# Geocaching



## icowden (20 Sep 2021)

Anyone do Geocaches while they are out and about?
I was in Wemouth this weekend (roadie for my Brother in Law who did his first half iron man.) and there is a great bike related one on the sea front (In Plain Sight).

For those who have no idea of what I speak, it's sort of treasure hunting with a GPS.


----------



## Big John (20 Sep 2021)

Did some the other weekend with our 10 year old granddaughter. I'd never heard of it until my daughter told me about it. It was great fun and it gets the kids out into the fresh air even though they ARE using their phones 👍


----------



## AlanW (20 Sep 2021)

I did it a few years ago, great fun and some truly epic finds. Don't know why we stopped to be honest? Good excuse to go to new places and explore the countryside. We used my old Garmin Oregon 450 and to be fair it worked really well 

On the flip side its dam frustrating when you cannot find the cach


----------



## Archie_tect (20 Sep 2021)

What sort of things do people hide for others to find?


----------



## icowden (20 Sep 2021)

Archie_tect said:


> What sort of things do people hide for others to find?


It's usually a container. They can be anything from "nano" sized where it is just a log book, right up to ammo boxes or tupperware. Sometimes its just trinkets and tat. You are supposed to put something in if you take something out. People also buy trackbale items (travel bugs) that then get passed from cache to cache in an attempt to travel the country or the world. Occasionally someone will put stuff in that is actually worth having (usually for really hard to find ones). For me, the fun is in the really creative ways that people find to hide caches and the fact that looking for them is a great way of going somewhere you wouldn't otherwise have gone.
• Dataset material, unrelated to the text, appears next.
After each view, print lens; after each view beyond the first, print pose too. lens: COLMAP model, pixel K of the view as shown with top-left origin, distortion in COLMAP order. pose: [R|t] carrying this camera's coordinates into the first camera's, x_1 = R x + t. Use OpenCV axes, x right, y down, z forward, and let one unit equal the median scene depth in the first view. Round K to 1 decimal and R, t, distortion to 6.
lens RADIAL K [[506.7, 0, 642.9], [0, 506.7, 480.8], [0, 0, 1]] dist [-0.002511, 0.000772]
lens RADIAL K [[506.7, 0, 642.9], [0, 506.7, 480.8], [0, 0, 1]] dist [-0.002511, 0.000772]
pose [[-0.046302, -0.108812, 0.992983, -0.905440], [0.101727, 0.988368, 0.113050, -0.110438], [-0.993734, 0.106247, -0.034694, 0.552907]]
For example my wife and I went to Venice about 4 or 5 years ago and followed a geocache trail that led us around all sorts of interesting areas that as tourists we just wouldn't have wandered into.


----------



## chriswoody (20 Sep 2021)

I've found a few here and there, found it a good way to hoodwink the kids into a long walk! 

On a related note, does anyone know why the hell Garmin don't use geo cache software on their bike GPS units? I'd love to be able to use it for geo caching as well as navigation, but only the walking specific ones have the relevant software. (I know the etrex units will do both, but I prefer the more detailed mapping and routing of the Edge units.)


----------



## matticus (20 Sep 2021)

chriswoody said:


> , but only the walking specific ones have the relevant software. (I know the *etrex *units will do both


You know it makes sense Chris. Join us!


----------



## chriswoody (20 Sep 2021)

matticus said:


> You know it makes sense Chris. Join us!



I have seriously pondered it, there is a lot to recommend them and a lot of people do use them successfully. I really need to actually look at one or test one though, because I have quite finicky demands and from what I've read I'm not sure they meet my needs, but I could be wrong.


----------



## numbnuts (20 Sep 2021)

Yes I've got two of my own caches "Yakdiver", not been out for a while, but must pick it up again


----------



## Saluki (20 Sep 2021)

I used to love it but a friend of ours was obsessed and kind of put me off a bit. Everywhere we went it was caching here and there.


----------